Hackers Makiaveli and Too ShortSentenced
Two Cali cracks who attacked U.S. military computers recieve their offical sentence
Two experimenting teenagers, aged 16 and 17, recieved their official sentence: No More Computers.

U.S. District Judge Maxine Chesney ordered this during their three-year probation, the U.S. Attorney's Office announced Thursday.
“The defendants will attend school and make their grades,” the office said, reporting the conditions of probation imposed during Wednesday’s closed sentencing session.
The judge forbade the hackers from possessing or using a computer modem, from acting as computer consultants, or having any contact with computers out of sight of “a school teacher, a librarian, an employer, or other person approved by the probation officer.”
Chris Andrian, a lawyer for one of the boys, said today the judge had been wise to pull the plug.
“That is the punishment aspect; it is like taking their toy away from them,” Andrian said. “But I think (the order) should stick. They have been sufficiently frightened and humiliated that they don’t want to run back into the arms of the law.”

The two hackers, who have not been officially identified, pleaded guilty in July to charges of juvenile delinquency stemming from a string of cyber-attacks in February which set alarm bells ringing over the state of U.S. computer security.
After an intensive investigation by the FBI, the Defense Department and NASA, all alarmed over hacker assaults on sensitive military and institutional computers, the boys were cornered on Feb. 25, when FBI agents descended on Cloverdale, about 75 miles north of San Francisco, searched their homes and seized computers, software and printers.
Although officials said no classified networks were penetrated, the ease with which the hackers accessed computers at Lawrence Livermore National Laboratory, the U.S. Air Force and other organizations clearly demonstrated how vulnerable the U.S. computer system had become.
Deputy Defense Secretary John Hamre told reporters the barrage was “the most organized and systematic attack the Pentagon has seen to date,” and officials said later the boys’ activities had “had the potential to disrupt military communications throughout the world.”
The teenagers, who went by the codenames “Makaveli” and “TooShort”, pleaded guilty to illegally accessing restricted computers, using “sniffer” programs to intercept computer passwords, and reprogramming computers to allow complete access to all of their files.
They also pleaded guilty to inserting “backdoor” programs in the computers to allow themselves to reenter at will.

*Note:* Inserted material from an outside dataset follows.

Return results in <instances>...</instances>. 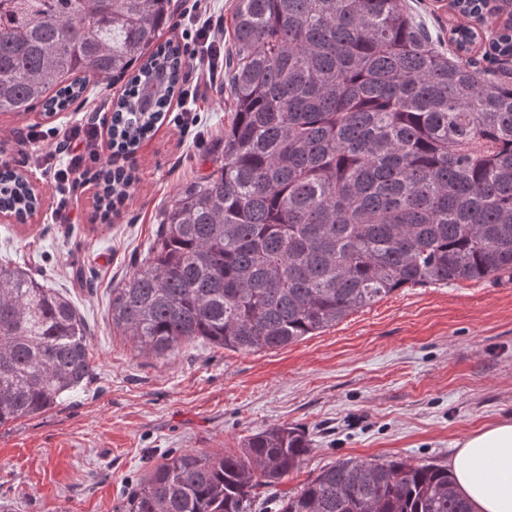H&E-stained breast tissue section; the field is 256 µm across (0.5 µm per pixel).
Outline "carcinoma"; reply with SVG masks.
<instances>
[{"instance_id":"cac0c4a2","label":"carcinoma","mask_w":512,"mask_h":512,"mask_svg":"<svg viewBox=\"0 0 512 512\" xmlns=\"http://www.w3.org/2000/svg\"><path fill=\"white\" fill-rule=\"evenodd\" d=\"M170 0H0V114L65 110L101 81L118 145L179 91ZM400 0H237L234 117L224 159L165 210L145 261L112 289V326L141 352L200 339L250 352L333 326L406 285L512 277V78ZM102 206L120 176L101 171ZM40 200L0 165V208ZM71 302L0 262V425L41 414L92 378ZM310 450L271 426L243 455L186 450L156 465L127 512H248ZM279 512H471L448 469L341 459Z\"/></svg>"}]
</instances>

Beginning with a local Internet service provider, which eventually raised the alarm over possible intrusion, the boys leapfrogged into other systems, including the University of California at Berkeley, the Massachusetts Institute of Technology, national laboratories, numerous military computers and two sites in Mexico.
Each of the two teenagers could have been put into custody until his 21st birthday. But Chesney’s sentence was the result of plea agreements which included the “no computer” provision.
The two boys were also ordered to serve 100 hours of community service and to pay $4,330 and $1,195 respectively in restitution to institutions and companies damaged by their intrusions.
Andrian, the lawyer for one of the boys, said most of the money would go to the Smithsonian Institution in Washington. He added that he felt the teenage hackers had no malicious intentions, but were simply trying to probe the country’s most advanced computer systems.
“I call it the Mount Everest effect,” Andrian said. “They did it to prove they could.”